Michael Eudenbach creates images with an eye for the unique point of view which convey a sense of being there in the moment. From the deck of a sailboat during a tropical storm, to a peaceful jet flight above the clouds, Michael captures the essence of a memorable moment in time. He shoots for the stock photo Agency Aurora Photos, as well as various advertising and magazine clients.
How/why I got started in Photography?:
I grew up with a darkroom in the basement and lots of cool cameras to play with. I would take pictures at school and of my dog and of the squirrels in my neighborhood. It was during a college year abroad when I really became interested in photography and then while crewing aboard sailing yachts all over the world, I always had a camera ready to shoot with close by.
Why I use DxO Optics Pro:
I shoot with primarily wide and fisheye lenses in constantly changing lighting situations, leaving me with RAW files which can be tricky to work with. DxO Optics Pro guides me through each stage of processing so I can see before and after effects of each module. Several images in my portfolio would simply not be usable without the highlight restoration, and the fisheye lens distortion corrections are simply amazing.
What specific tip(s) would you give another photographer for using DxO Optics Pro to help them get the most out of their pictures?

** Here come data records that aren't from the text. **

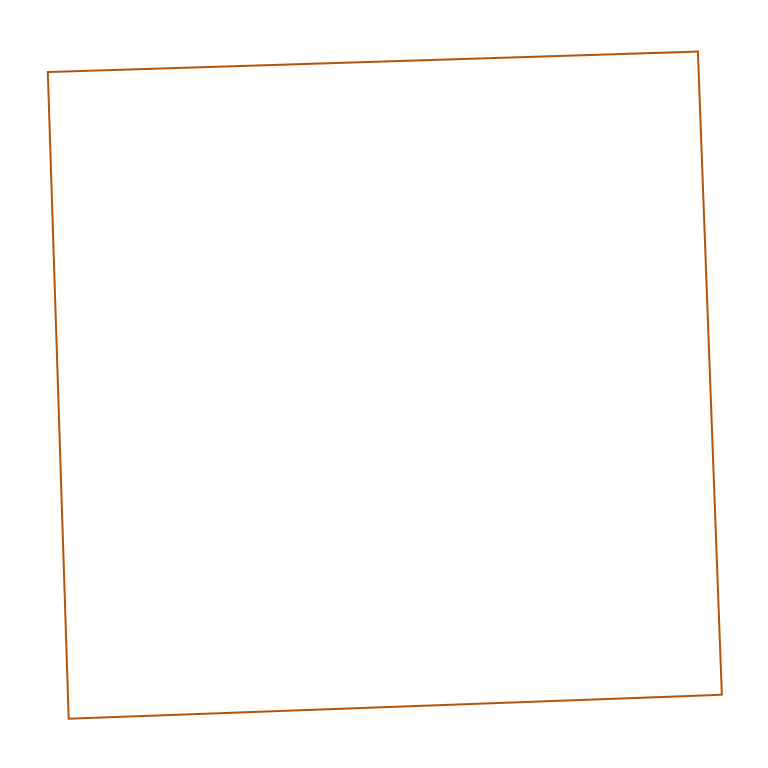 Carson, Texas, United States of America (Albers equal-area conic projection), rotated 88°
{"feature_id": "52423323B89233879615837", "entity_name": "Carson", "entity_type": "district", "adm_level": 2, "iso_a3": "USA", "parent_name": "United States of America", "parent_adm1": "Texas", "projection": "albers", "projection_center": [-101.316, 35.404], "detail": "fine", "context": "isolated", "style": "outline", "palette": "amber", "viewbox_px": 768, "rotation_deg": 88, "n_neighbors": 0, "source": "geoboundaries", "source_scale": "gbopen_adm2", "svg_char_len": 242}
<svg xmlns="http://www.w3.org/2000/svg" viewBox="0 0 768 768"><g transform="rotate(88 384 384)"><path d="M707.5,710.8L706.4,66.3L706.2,57.2L62.6,58.7L62.7,64.4L60.5,709.1L707.5,710.8Z" fill="none" stroke="#b45309" stroke-width="2"/></g></svg>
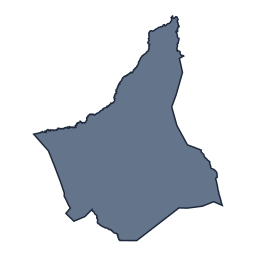 the district of Dashinchilen, Bulgan, Mongolia
{"feature_id": "93677404B19716621729133", "entity_name": "Dashinchilen", "entity_type": "district", "adm_level": 2, "iso_a3": "MNG", "parent_name": "Mongolia", "parent_adm1": "Bulgan", "projection": "albers", "projection_center": [104.04, 47.859], "detail": "fine", "context": "isolated", "style": "filled", "palette": "slate", "viewbox_px": 256, "rotation_deg": 0, "n_neighbors": 0, "source": "geoboundaries", "source_scale": "gbopen_adm2", "svg_char_len": 5644}
<svg xmlns="http://www.w3.org/2000/svg" viewBox="0 0 256 256"><path d="M183.7,56.0L183.2,55.5L181.8,55.5L181.0,55.0L180.1,53.6L180.1,52.1L180.0,51.6L179.8,51.4L178.4,51.0L177.7,50.6L177.4,50.9L177.0,50.8L177.0,50.2L177.3,49.8L177.3,49.5L177.0,49.0L176.8,48.1L177.5,46.0L177.5,45.3L177.1,44.2L177.6,43.6L178.2,43.3L178.2,41.9L178.7,40.6L179.0,39.0L179.0,38.4L178.1,38.0L177.3,37.0L177.3,36.2L177.5,35.9L177.4,35.3L176.7,33.2L175.9,32.2L175.9,31.7L176.0,31.3L176.5,31.1L177.2,31.6L177.6,31.6L177.7,29.9L177.2,29.2L177.3,28.9L177.8,28.4L178.1,27.0L178.8,26.9L179.1,26.6L179.2,26.3L178.5,25.6L178.5,25.0L178.0,24.0L178.0,22.8L177.2,21.6L177.3,20.9L178.1,19.6L176.8,16.9L175.8,16.7L175.4,16.9L174.6,18.3L173.3,18.3L172.6,17.0L172.6,15.4L172.4,16.3L172.1,16.6L172.4,17.2L171.3,17.3L171.1,17.5L171.5,18.0L171.5,20.3L171.6,20.5L171.4,21.0L170.7,21.6L170.1,22.8L168.9,23.5L167.7,23.7L165.7,25.5L165.2,25.7L164.9,25.8L164.9,25.4L164.4,24.7L163.6,24.9L163.1,25.2L163.0,25.7L161.9,26.6L160.7,26.8L160.4,27.2L158.8,27.3L157.8,28.2L156.4,28.8L154.5,30.2L152.6,31.3L151.4,30.7L150.2,31.0L149.6,31.6L149.3,32.4L148.9,33.0L148.8,33.8L149.0,34.2L148.8,35.6L149.2,36.5L149.1,37.5L148.4,38.6L149.2,40.7L148.9,41.1L148.3,41.3L148.1,42.0L147.8,42.5L147.9,43.1L148.7,43.9L149.5,44.2L149.3,44.4L149.4,45.2L149.0,45.5L148.9,45.8L149.0,48.4L148.9,48.7L148.5,49.2L148.7,50.2L148.1,50.8L148.0,51.1L147.7,51.3L147.6,51.5L146.7,51.9L146.3,52.5L146.1,53.1L144.9,54.0L144.2,54.3L143.1,55.4L142.3,55.6L141.8,56.8L141.0,57.4L140.4,58.4L139.8,60.2L138.8,61.6L138.5,62.2L138.6,63.4L138.2,63.9L138.1,64.5L137.5,65.3L137.4,65.8L136.9,66.1L136.8,66.9L136.2,67.6L135.7,67.7L135.6,68.1L135.2,68.3L135.2,68.8L134.3,69.1L134.1,69.6L133.6,69.9L133.4,70.7L133.2,71.0L133.1,71.6L132.3,72.3L132.1,72.8L131.1,72.2L130.4,72.5L130.2,72.7L130.3,73.0L129.9,73.1L129.7,73.5L128.8,73.9L128.3,74.5L127.9,74.5L127.3,74.7L127.4,75.1L126.7,75.4L125.8,76.3L125.4,75.9L125.1,76.0L123.0,77.5L122.4,78.4L121.8,79.8L121.8,80.2L121.4,80.6L121.1,81.1L120.2,81.9L119.7,82.9L119.9,83.5L119.5,83.5L119.4,84.0L118.9,84.0L118.8,84.3L118.9,84.6L118.2,85.3L118.3,86.1L117.6,86.9L117.6,87.2L117.4,87.4L117.3,88.7L116.3,89.4L116.4,90.1L116.1,90.2L115.9,91.3L116.7,91.9L116.3,93.0L116.1,93.1L116.3,93.5L115.3,93.6L115.2,94.7L114.6,95.3L114.7,96.1L114.3,96.4L114.3,96.8L113.9,97.6L114.8,98.5L114.4,98.9L114.4,99.2L114.4,99.4L114.7,99.7L114.5,100.0L114.7,100.8L114.2,101.6L113.2,102.3L112.6,103.3L111.1,103.0L110.5,103.6L110.4,104.2L110.5,104.5L109.6,104.7L109.1,105.3L108.9,105.8L108.2,105.7L108.0,105.9L108.2,106.3L107.1,106.4L107.2,106.7L107.0,106.8L107.1,107.1L107.0,107.4L106.5,107.2L106.2,107.5L103.5,108.4L103.3,108.6L103.2,108.8L102.8,109.0L103.0,109.7L101.5,110.3L100.2,111.1L99.3,112.2L99.0,112.3L98.7,112.7L97.3,113.3L96.6,113.4L96.1,114.0L95.6,114.3L94.9,115.0L94.2,115.0L94.0,114.7L93.6,114.7L93.5,114.2L93.1,114.2L91.9,114.2L92.1,114.5L91.9,114.6L91.4,114.2L90.9,114.3L90.3,114.2L89.9,114.7L89.5,114.5L89.4,114.8L89.6,115.6L89.4,115.2L88.9,115.1L87.9,116.0L87.9,116.7L87.6,116.7L87.2,117.3L86.7,117.6L86.7,118.6L87.0,119.4L86.7,119.9L86.8,120.4L86.1,121.0L85.9,121.9L85.0,122.4L84.8,123.0L84.5,123.1L84.1,122.6L83.8,122.6L82.3,122.9L82.0,123.2L81.9,123.1L81.9,122.5L81.3,122.3L81.0,121.7L80.7,121.8L80.2,121.3L79.9,122.2L79.7,122.3L78.9,122.4L78.3,122.6L77.9,123.2L77.4,122.9L77.2,123.0L76.5,124.0L76.9,124.4L76.9,124.8L76.7,124.8L76.5,124.4L76.3,124.6L76.4,125.2L76.1,125.5L76.5,125.8L75.5,125.6L75.2,125.8L75.6,126.6L75.4,126.5L75.0,126.8L75.0,127.0L75.3,127.2L74.9,127.7L73.7,127.4L73.2,127.6L72.5,127.5L72.6,127.1L71.8,127.2L71.1,127.1L70.5,127.4L70.1,126.8L69.7,126.6L69.5,126.8L69.4,127.3L68.8,127.0L68.5,127.0L68.6,127.6L68.5,127.8L68.0,127.6L67.9,127.8L68.2,128.1L67.4,128.0L67.7,127.3L67.4,127.1L66.8,127.6L65.9,127.4L65.0,128.0L64.9,127.8L64.6,127.8L64.2,128.5L63.9,128.5L63.6,128.7L63.4,128.5L62.9,128.9L62.3,128.5L61.5,128.9L60.9,128.6L59.5,128.7L59.3,128.4L58.9,128.6L58.3,128.3L58.3,128.8L58.0,129.0L57.7,128.8L57.4,128.9L56.9,129.6L56.7,130.2L56.1,129.9L54.9,130.0L54.2,130.5L53.4,130.6L53.2,130.5L53.2,130.1L53.0,129.9L51.3,130.2L50.3,129.8L49.9,130.0L50.1,130.6L49.6,130.5L49.2,130.9L49.0,130.6L48.5,130.4L48.6,130.1L48.0,129.6L47.8,129.9L47.0,130.1L46.4,130.5L46.3,131.5L46.1,131.2L45.9,131.3L45.9,131.6L45.7,131.6L45.5,131.1L44.7,131.3L44.6,131.6L44.8,132.0L44.6,131.9L44.3,132.1L43.2,132.2L42.3,131.5L41.4,132.4L41.0,132.3L40.9,132.6L33.7,134.2L48.4,150.8L54.3,165.5L60.5,181.8L64.3,193.1L64.2,196.2L66.2,200.0L68.6,205.2L70.4,208.0L65.9,213.4L73.9,221.2L84.8,216.6L92.0,209.5L92.1,210.2L92.3,210.4L92.5,211.1L93.6,211.5L94.9,214.0L96.0,214.7L96.6,215.4L97.1,217.5L96.7,217.8L96.7,218.1L97.7,219.1L97.4,222.8L98.4,223.7L99.6,224.4L100.4,225.4L101.6,225.8L102.3,226.5L103.5,226.9L105.5,228.0L106.2,227.8L107.0,228.0L109.0,229.5L109.9,229.7L110.3,229.5L110.8,229.6L111.2,229.9L111.3,230.6L112.4,231.0L112.5,231.5L114.4,233.0L115.1,233.1L115.4,233.4L116.3,233.3L117.4,234.1L117.8,234.6L117.8,234.8L117.4,235.0L117.4,235.3L117.8,235.8L117.9,236.7L118.3,237.2L118.1,237.7L118.5,238.0L118.9,239.7L119.7,239.8L119.9,240.5L136.7,240.6L179.0,207.9L187.3,208.1L202.4,206.2L213.6,201.7L222.3,205.4L221.1,202.0L221.0,200.8L218.8,193.3L218.6,191.8L217.9,189.4L217.6,187.0L216.3,180.9L215.7,179.5L215.8,178.2L217.0,177.5L217.3,177.0L217.0,175.4L217.1,173.9L216.5,172.0L214.2,169.6L211.2,168.3L210.6,167.6L210.8,166.1L210.4,165.6L209.8,163.7L209.7,161.7L209.0,161.5L208.8,160.9L207.6,160.2L206.4,158.6L205.0,157.6L204.3,156.3L203.6,154.3L201.2,152.0L201.2,150.1L187.4,144.8L176.9,125.6L171.7,106.9L176.1,94.9L182.5,72.4L179.4,58.4L183.7,56.0Z" fill="#64748b" stroke="#1e293b" stroke-width="1.5"/></svg>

I would suggest running seemingly underexposed, or blown out, or noisy or very distorted images through DxO Optics Pro and see just how much math it’s doing for the images. The fact that each lens has certain characteristics at each focal length and that DxO Optics pro has all that information to work with at your fingertips, is amazing. It’s an extension of the whole digital image process that any smart photographer would take advantage of.